§ **Material for this task**
----------
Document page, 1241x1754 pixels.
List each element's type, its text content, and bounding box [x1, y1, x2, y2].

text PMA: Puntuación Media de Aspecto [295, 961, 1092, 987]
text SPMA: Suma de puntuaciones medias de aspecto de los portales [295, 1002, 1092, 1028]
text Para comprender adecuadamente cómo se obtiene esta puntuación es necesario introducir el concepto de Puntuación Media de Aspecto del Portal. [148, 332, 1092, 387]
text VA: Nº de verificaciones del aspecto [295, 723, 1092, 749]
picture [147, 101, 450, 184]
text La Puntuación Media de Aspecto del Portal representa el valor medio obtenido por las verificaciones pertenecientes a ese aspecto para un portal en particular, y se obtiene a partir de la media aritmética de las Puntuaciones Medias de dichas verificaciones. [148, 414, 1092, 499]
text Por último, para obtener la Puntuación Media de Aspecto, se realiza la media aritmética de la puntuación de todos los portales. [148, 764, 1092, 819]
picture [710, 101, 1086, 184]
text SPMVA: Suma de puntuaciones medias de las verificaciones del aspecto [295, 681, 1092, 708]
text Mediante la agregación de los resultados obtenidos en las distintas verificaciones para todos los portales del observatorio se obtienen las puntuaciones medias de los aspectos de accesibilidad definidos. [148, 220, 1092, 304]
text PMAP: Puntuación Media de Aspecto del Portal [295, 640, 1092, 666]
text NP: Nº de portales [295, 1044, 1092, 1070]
----------
§ **Task requirements**
Copy out every line of the entries above word for word, without changing anything.

§ **Answer**
Document page, 1241x1754 pixels.
List each element's type, its text content, and bounding box [x1, y1, x2, y2].

text PMA: Puntuación Media de Aspecto [295, 961, 1092, 987]
text SPMA: Suma de puntuaciones medias de aspecto de los portales [295, 1002, 1092, 1028]
text Para comprender adecuadamente cómo se obtiene esta puntuación es necesario introducir el concepto de Puntuación Media de Aspecto del Portal. [148, 332, 1092, 387]
text VA: Nº de verificaciones del aspecto [295, 723, 1092, 749]
picture [147, 101, 450, 184]
text La Puntuación Media de Aspecto del Portal representa el valor medio obtenido por las verificaciones pertenecientes a ese aspecto para un portal en particular, y se obtiene a partir de la media aritmética de las Puntuaciones Medias de dichas verificaciones. [148, 414, 1092, 499]
text Por último, para obtener la Puntuación Media de Aspecto, se realiza la media aritmética de la puntuación de todos los portales. [148, 764, 1092, 819]
picture [710, 101, 1086, 184]
text SPMVA: Suma de puntuaciones medias de las verificaciones del aspecto [295, 681, 1092, 708]
text Mediante la agregación de los resultados obtenidos en las distintas verificaciones para todos los portales del observatorio se obtienen las puntuaciones medias de los aspectos de accesibilidad definidos. [148, 220, 1092, 304]
text PMAP: Puntuación Media de Aspecto del Portal [295, 640, 1092, 666]
text NP: Nº de portales [295, 1044, 1092, 1070]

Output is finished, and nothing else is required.